Em seguida, Meu Lado (1986) veio como um álbum de incertezas e miscelâneas, assim como foi Seduzir (1981). Meu Lado contava com a música africana mesclada com sambas, funk psicodélico, soul, música nordestina e duas faixas interpretadas por Djavan totalmente em dialetos e línguas do continente africano: Nkosi Sikelel l-Afrika e So Bashiya Ba Hlala Ekhaya.
Logo depois, tivemos um álbum de transição entre o Djavan mais experimental e o Djavan mais maduro: Não É Azul, Mas É Mar (1987). O álbum mais internacional do artista até então, foi gravado em Los Angeles e vendido em diversos países pelo mundo. O músico brasileiro estava alcançando prestígio mundial e começou a assentar seu estilo a partir deste disco, que contava com uma mistura de tudo de interessante da música brasileira, principalmente o samba, música latina e uma espontânea influência da música espanhola, com algumas referências à cidade de Barcelona.
Então, chegamos a 1989, com um dos álbuns mais maduros do artista. Quando Djavan parecia ter assentado seu estilo, resolveu compor este álbum sem nome conhecido como Oceano, ou apenas Djavan (1989). Embora seja um álbum essencialmente misto, não é dado às incertezas de arranjo e ambientação da fase Seduzir-Luz-Lilás. O álbum é extremamente coeso e parece querer mostrar uma cara nobre do Brasil, como o romantismo de Gonçalves Dias. Sensível até dizer chegar, Oceano cria no ouvinte a sensação de que está sendo levado de canoa, sem pressa ou ansiedade, para cada canto do mundo de Djavan.
1. Curumim: A faixa inicial do disco oferece uma boa ideia do que ele será: criativo, sensível e melódico. Iniciando a percussão indígena, bem diferente do tribal africano dos discos anteriores, a faixa parece arrastar o ouvinte para dentro da floresta tropical. Contando a história de um índio criança (curumim) apaixonado, Curumim traz referências modernas como o G. I. Joe e lápis de cor, significando que a linguagem com a cultura indígena é principalmente figurada. A bela harmonia é de um sensibilidade à flor da pele, tocando o coração de qualquer um com a pureza da canção indígena. O arranjo é primoroso, recheado de contrapontos entre os baixos e o violão, envolve o ouvinte completamente na ambientação rústica da temática. Observação importante à voz feminina que entra após a primeira parte, versando uma belíssima monofonia que permanece até o fim. Uma das melhores faixas do álbum.

— OBJETIVO DO EXERCÍCIO —
Em que cidade, segundo o trecho do documento, foi gravado o álbum Não É Azul, Mas É Mar?

— DADOS PARA ANÁLISE —

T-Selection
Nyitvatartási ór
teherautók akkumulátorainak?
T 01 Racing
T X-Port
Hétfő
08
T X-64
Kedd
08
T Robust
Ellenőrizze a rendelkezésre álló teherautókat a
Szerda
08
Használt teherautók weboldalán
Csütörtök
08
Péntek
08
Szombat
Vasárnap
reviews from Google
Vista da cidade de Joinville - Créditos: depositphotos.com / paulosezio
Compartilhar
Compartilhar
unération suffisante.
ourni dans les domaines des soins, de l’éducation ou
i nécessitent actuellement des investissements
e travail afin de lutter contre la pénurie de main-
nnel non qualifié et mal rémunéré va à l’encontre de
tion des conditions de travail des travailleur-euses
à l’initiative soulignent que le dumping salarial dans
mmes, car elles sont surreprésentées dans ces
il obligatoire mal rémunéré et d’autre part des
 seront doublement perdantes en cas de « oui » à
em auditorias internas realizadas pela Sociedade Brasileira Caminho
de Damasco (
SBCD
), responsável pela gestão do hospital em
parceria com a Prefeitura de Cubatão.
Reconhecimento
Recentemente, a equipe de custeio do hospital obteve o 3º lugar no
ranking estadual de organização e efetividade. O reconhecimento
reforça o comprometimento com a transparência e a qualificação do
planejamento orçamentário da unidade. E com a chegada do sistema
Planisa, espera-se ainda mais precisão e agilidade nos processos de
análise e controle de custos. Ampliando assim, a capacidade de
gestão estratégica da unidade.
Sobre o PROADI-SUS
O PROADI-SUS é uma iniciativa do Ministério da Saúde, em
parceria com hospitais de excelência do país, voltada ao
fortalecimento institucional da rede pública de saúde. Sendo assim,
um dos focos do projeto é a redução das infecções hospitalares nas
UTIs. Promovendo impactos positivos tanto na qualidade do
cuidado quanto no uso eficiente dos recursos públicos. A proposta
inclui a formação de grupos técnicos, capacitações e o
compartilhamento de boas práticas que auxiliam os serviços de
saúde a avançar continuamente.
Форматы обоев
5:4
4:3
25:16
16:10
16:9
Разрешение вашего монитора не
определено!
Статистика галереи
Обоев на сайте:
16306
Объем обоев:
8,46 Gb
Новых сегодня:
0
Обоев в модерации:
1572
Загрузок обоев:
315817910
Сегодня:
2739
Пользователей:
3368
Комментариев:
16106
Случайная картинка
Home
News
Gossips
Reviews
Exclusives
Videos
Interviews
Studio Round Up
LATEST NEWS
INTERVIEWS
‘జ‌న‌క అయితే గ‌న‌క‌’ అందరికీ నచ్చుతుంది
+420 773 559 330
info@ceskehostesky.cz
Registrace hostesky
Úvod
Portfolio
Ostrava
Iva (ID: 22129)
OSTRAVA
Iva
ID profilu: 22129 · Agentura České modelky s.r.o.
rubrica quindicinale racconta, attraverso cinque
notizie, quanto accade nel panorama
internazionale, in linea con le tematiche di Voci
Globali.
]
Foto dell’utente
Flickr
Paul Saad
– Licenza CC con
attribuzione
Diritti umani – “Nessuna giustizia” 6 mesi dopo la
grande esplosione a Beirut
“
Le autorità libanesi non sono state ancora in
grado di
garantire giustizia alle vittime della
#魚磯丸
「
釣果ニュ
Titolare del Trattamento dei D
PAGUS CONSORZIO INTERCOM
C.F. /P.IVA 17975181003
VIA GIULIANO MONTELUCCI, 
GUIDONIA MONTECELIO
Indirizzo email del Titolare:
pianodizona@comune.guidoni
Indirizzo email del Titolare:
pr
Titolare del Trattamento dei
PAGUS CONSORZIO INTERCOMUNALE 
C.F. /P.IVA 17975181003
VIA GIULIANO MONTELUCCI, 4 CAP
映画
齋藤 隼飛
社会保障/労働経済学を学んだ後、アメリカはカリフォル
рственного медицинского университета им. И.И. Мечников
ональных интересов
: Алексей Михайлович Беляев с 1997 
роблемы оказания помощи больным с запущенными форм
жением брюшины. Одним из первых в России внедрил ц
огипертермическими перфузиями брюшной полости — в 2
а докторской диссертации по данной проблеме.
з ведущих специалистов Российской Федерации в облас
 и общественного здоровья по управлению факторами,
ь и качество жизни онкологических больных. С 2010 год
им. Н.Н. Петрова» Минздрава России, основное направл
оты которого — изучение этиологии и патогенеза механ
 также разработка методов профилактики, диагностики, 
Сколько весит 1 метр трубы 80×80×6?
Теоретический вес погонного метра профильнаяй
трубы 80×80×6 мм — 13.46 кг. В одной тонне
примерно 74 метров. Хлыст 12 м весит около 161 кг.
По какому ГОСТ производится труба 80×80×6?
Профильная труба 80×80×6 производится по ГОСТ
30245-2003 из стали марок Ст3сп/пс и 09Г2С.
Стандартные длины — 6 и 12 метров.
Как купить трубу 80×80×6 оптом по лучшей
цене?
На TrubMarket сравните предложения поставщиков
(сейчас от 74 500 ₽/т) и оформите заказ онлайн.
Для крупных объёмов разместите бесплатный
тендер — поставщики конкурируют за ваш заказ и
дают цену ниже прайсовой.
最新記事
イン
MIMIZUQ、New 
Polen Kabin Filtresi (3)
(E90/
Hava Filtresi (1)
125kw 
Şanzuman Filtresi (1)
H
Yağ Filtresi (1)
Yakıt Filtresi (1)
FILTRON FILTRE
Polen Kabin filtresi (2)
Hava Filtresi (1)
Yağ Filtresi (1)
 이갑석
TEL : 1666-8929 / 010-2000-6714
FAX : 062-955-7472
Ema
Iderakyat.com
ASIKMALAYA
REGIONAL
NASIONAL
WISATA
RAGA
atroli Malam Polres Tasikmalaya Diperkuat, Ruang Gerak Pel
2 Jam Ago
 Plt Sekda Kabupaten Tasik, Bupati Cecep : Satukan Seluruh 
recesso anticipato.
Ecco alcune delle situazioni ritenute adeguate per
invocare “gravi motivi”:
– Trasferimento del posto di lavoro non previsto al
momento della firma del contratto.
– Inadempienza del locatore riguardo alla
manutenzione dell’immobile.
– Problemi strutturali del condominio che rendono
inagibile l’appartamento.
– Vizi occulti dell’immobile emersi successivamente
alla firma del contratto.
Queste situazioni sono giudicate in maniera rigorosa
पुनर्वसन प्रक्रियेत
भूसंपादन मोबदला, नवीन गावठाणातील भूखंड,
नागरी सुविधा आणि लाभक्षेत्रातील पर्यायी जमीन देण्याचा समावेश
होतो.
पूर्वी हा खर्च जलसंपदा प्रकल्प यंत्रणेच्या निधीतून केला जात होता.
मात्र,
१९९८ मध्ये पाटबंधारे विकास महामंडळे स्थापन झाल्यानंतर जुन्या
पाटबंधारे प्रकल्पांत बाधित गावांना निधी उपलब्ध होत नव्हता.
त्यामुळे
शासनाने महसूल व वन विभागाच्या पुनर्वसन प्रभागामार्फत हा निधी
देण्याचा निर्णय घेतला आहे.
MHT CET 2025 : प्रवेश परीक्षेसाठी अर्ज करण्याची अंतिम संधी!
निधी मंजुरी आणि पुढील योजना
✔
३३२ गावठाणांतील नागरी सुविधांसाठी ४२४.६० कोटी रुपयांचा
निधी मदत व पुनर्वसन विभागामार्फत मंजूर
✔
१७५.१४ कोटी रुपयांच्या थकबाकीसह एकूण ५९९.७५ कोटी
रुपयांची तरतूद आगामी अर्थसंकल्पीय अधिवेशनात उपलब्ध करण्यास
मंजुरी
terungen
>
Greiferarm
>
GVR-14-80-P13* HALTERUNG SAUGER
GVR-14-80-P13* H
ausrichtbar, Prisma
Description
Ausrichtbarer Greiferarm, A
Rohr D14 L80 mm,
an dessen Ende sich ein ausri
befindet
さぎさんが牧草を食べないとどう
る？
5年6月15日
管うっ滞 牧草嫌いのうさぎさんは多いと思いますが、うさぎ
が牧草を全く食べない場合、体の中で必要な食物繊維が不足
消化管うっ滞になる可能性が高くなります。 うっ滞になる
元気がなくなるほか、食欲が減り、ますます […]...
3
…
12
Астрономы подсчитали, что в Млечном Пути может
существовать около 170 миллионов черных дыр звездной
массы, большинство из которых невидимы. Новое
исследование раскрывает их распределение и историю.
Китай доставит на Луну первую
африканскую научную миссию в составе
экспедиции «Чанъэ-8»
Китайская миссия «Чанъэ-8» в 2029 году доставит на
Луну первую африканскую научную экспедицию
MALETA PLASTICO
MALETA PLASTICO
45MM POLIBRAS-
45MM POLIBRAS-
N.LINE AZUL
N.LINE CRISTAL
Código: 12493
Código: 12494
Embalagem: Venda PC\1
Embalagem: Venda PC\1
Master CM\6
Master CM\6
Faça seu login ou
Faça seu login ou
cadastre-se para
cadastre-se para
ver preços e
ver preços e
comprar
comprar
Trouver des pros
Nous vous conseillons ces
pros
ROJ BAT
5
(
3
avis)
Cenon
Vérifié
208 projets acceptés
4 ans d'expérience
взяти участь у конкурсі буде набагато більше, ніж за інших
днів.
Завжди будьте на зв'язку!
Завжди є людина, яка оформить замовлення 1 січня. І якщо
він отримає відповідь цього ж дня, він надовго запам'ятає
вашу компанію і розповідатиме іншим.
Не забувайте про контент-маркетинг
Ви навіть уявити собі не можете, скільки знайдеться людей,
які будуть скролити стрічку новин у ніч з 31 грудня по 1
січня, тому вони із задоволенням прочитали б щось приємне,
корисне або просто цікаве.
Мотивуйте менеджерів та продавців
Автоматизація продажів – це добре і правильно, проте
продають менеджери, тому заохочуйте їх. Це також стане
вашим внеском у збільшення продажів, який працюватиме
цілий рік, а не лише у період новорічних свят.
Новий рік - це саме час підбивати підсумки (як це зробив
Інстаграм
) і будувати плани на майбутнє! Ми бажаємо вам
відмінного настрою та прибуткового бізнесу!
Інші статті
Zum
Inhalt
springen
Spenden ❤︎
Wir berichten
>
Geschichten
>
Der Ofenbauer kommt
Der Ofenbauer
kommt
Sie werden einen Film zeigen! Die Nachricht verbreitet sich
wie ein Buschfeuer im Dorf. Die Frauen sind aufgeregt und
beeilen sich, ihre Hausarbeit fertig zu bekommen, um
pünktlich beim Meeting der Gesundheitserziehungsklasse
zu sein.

— RESULTADO —
Em Los Angeles.